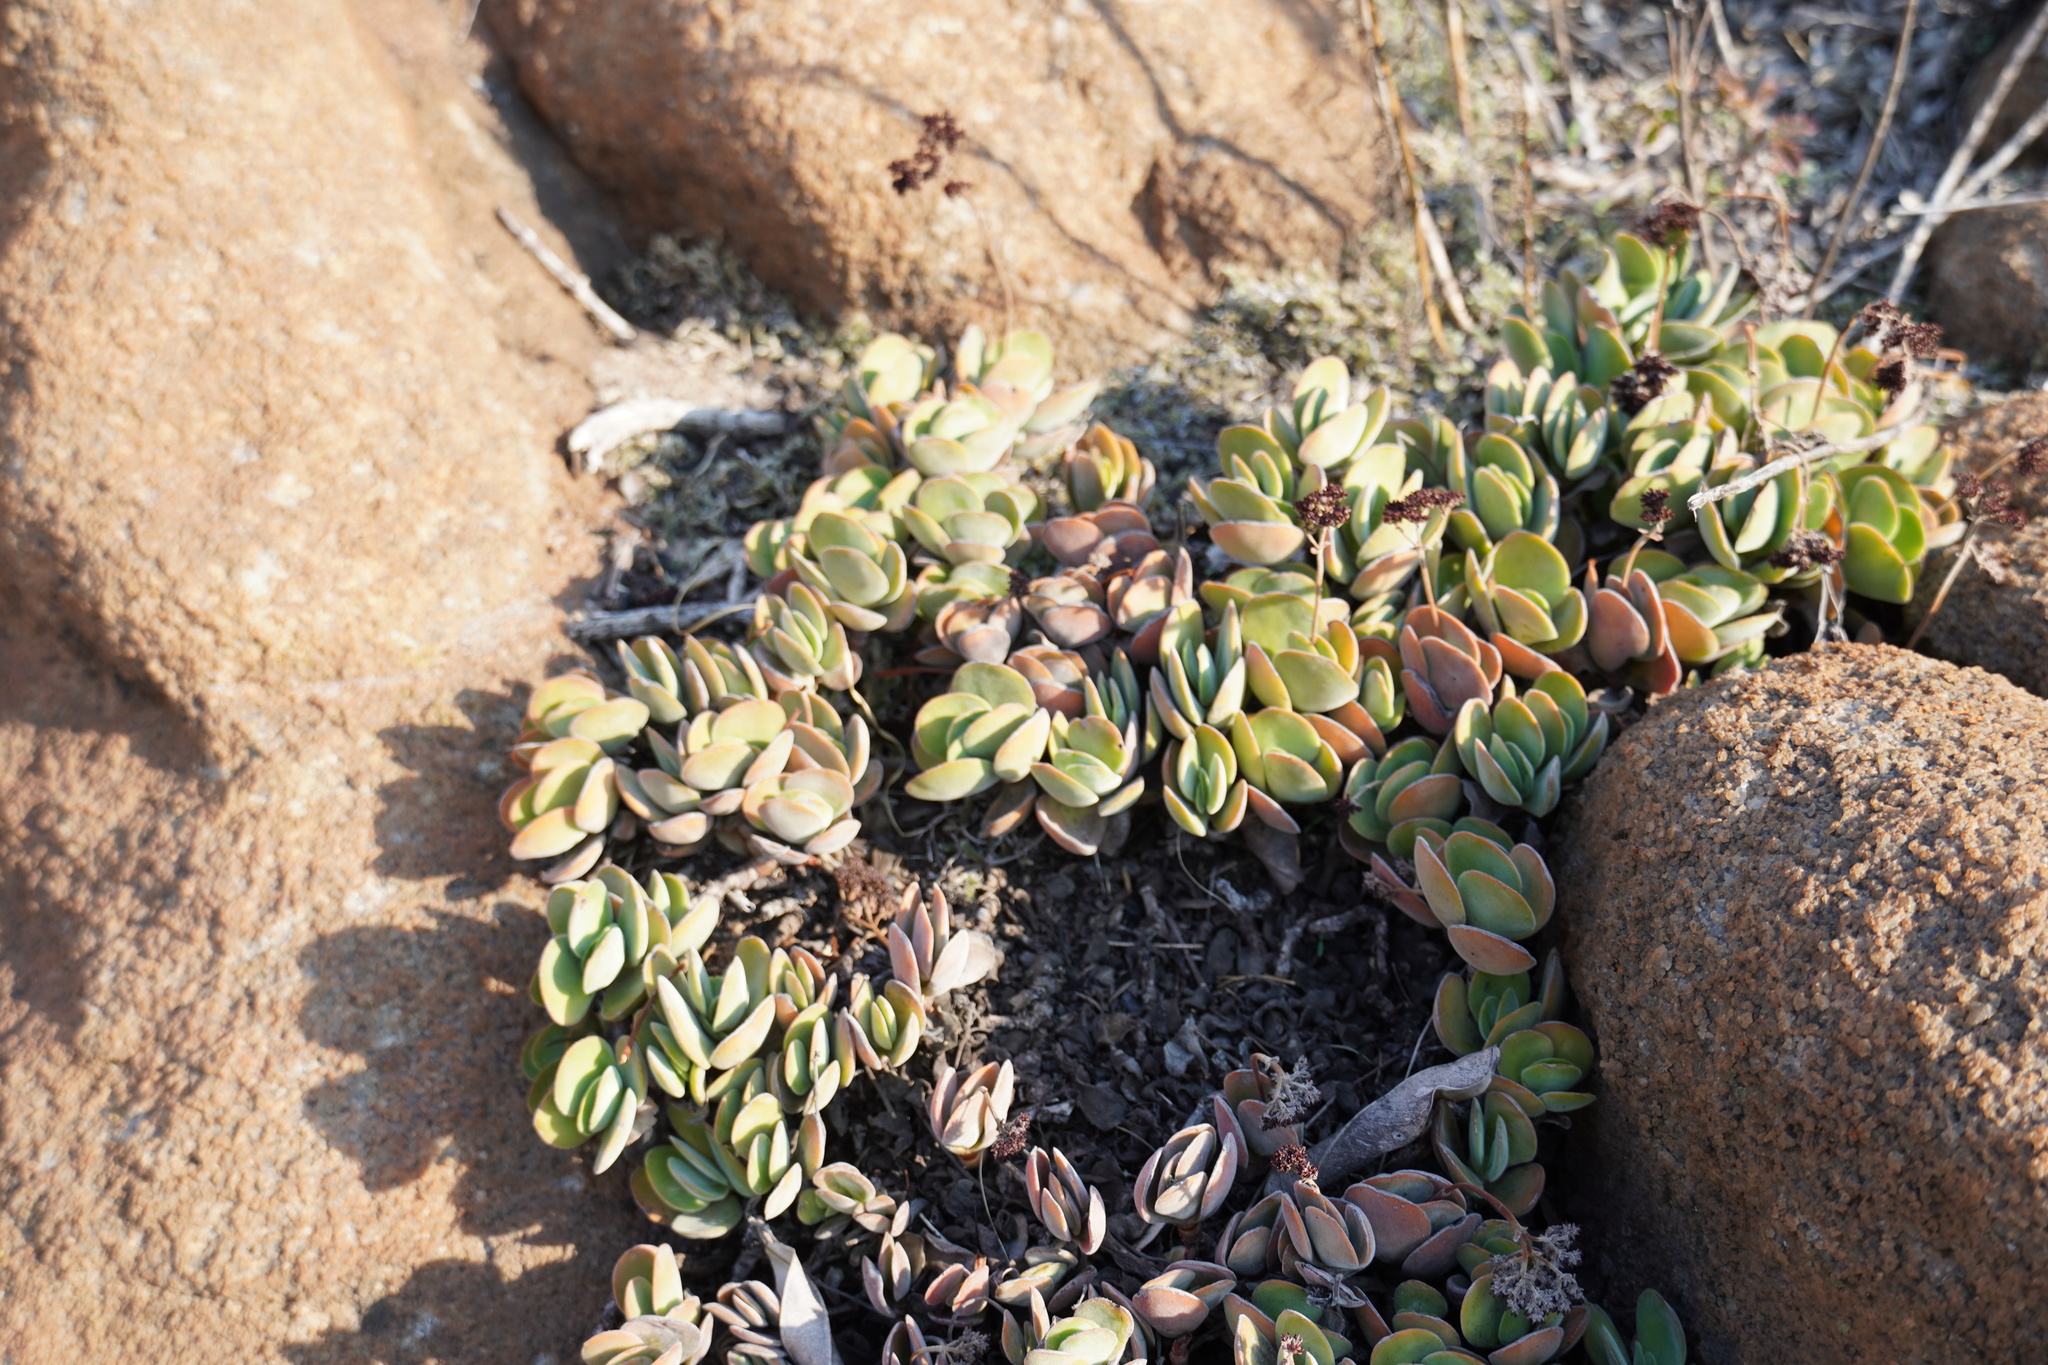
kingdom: Plantae
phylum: Tracheophyta
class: Magnoliopsida
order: Saxifragales
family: Crassulaceae
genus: Crassula
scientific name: Crassula globularioides
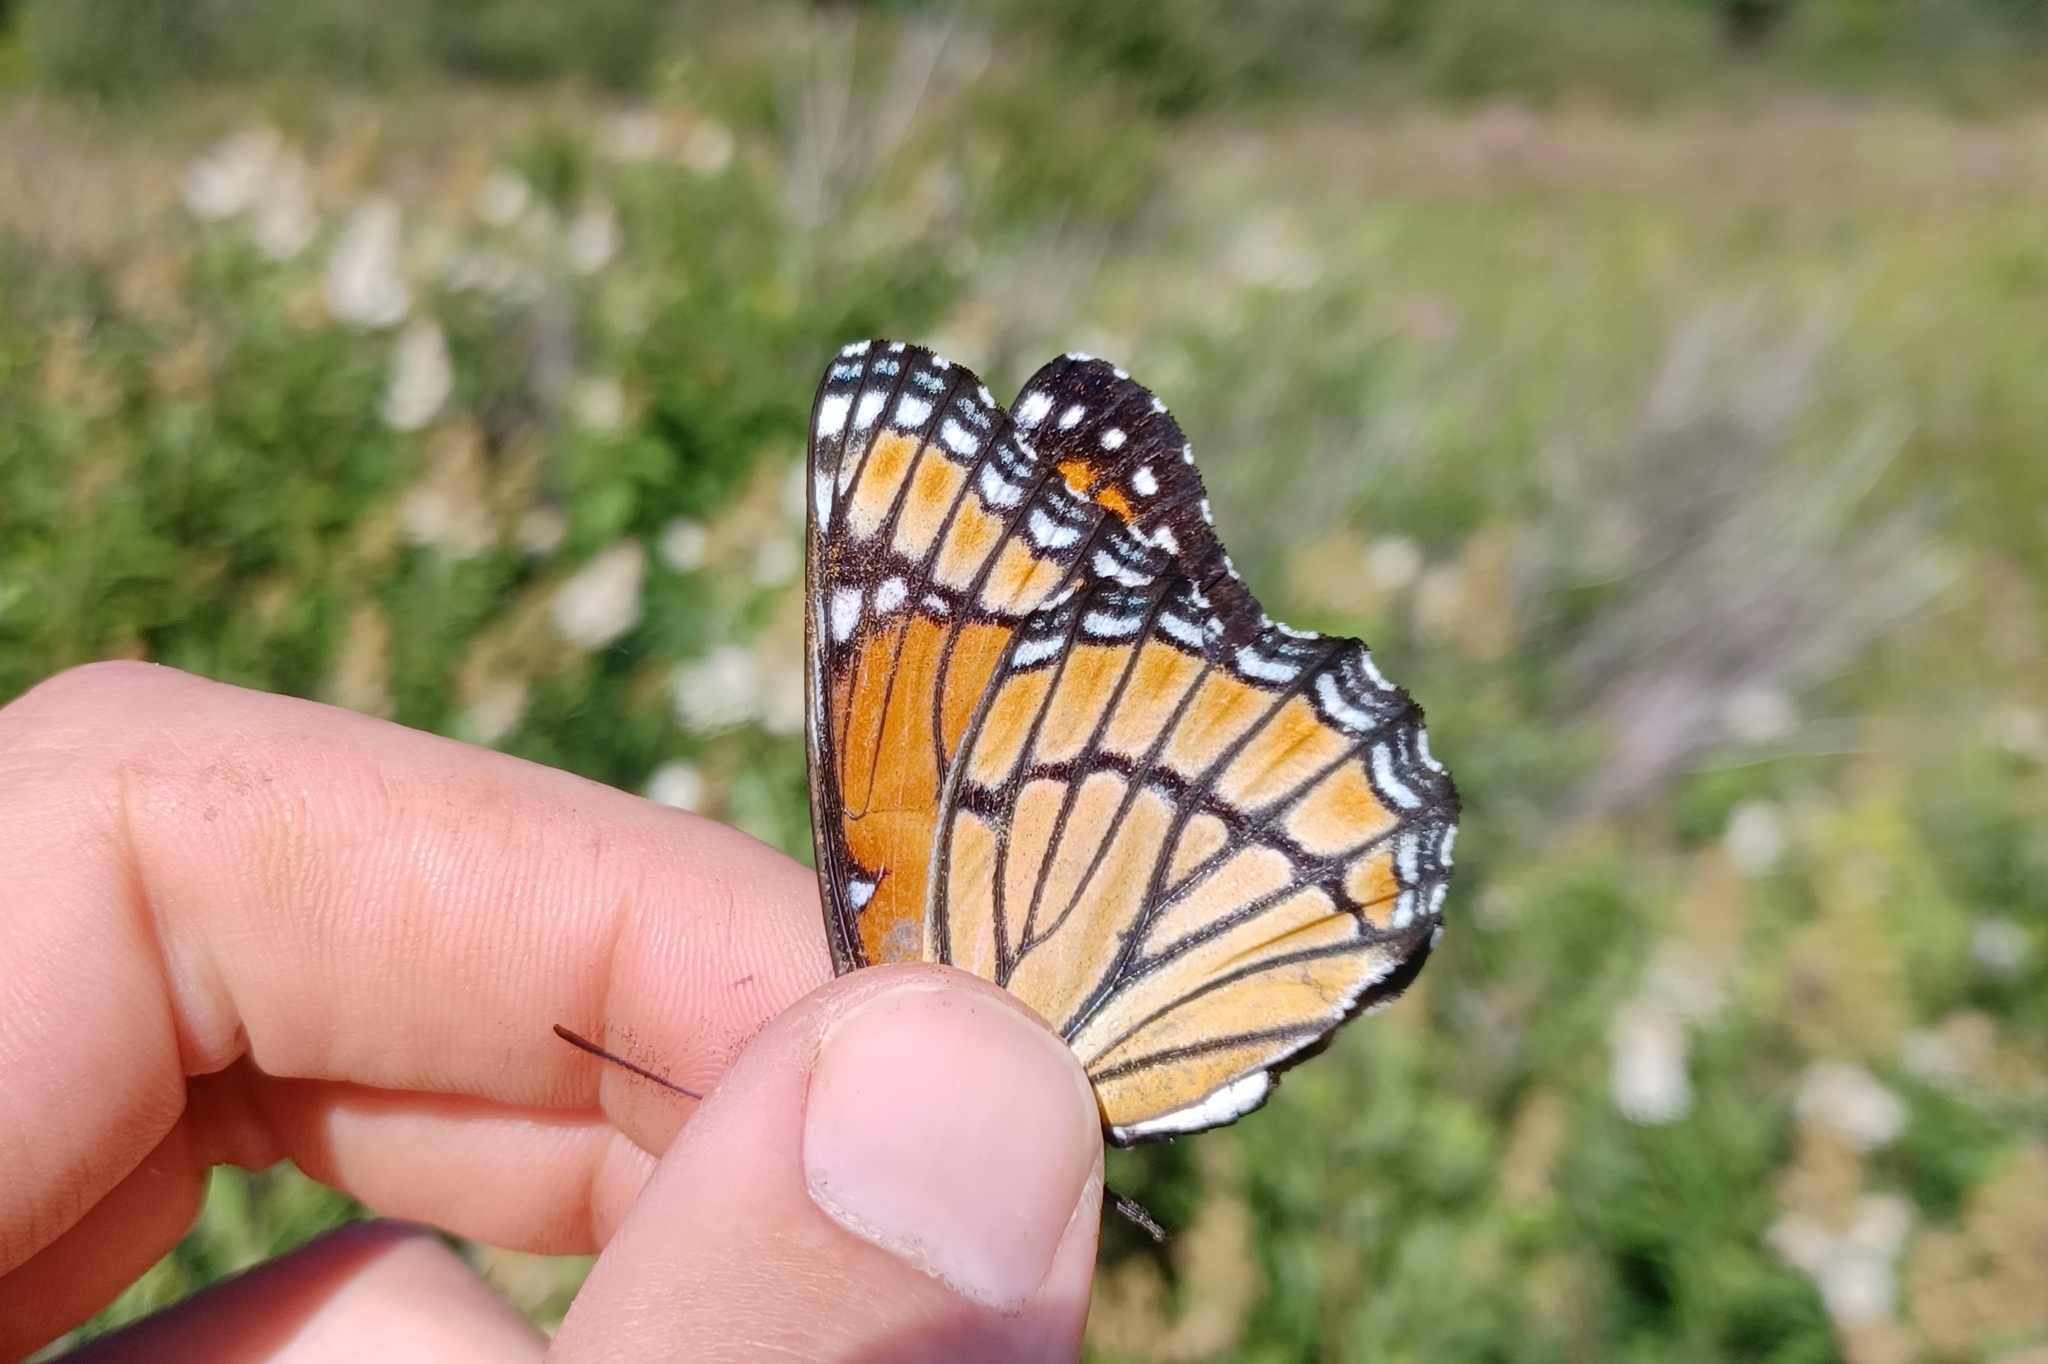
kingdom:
○ ○ ○ ○
**What you have to do**
Copy every line of the records above word for word, leaving the pictures out of your answer.

**Correct response**
kingdom: Plantae
phylum: Tracheophyta
class: Magnoliopsida
order: Saxifragales
family: Crassulaceae
genus: Crassula
scientific name: Crassula globularioides
kingdom:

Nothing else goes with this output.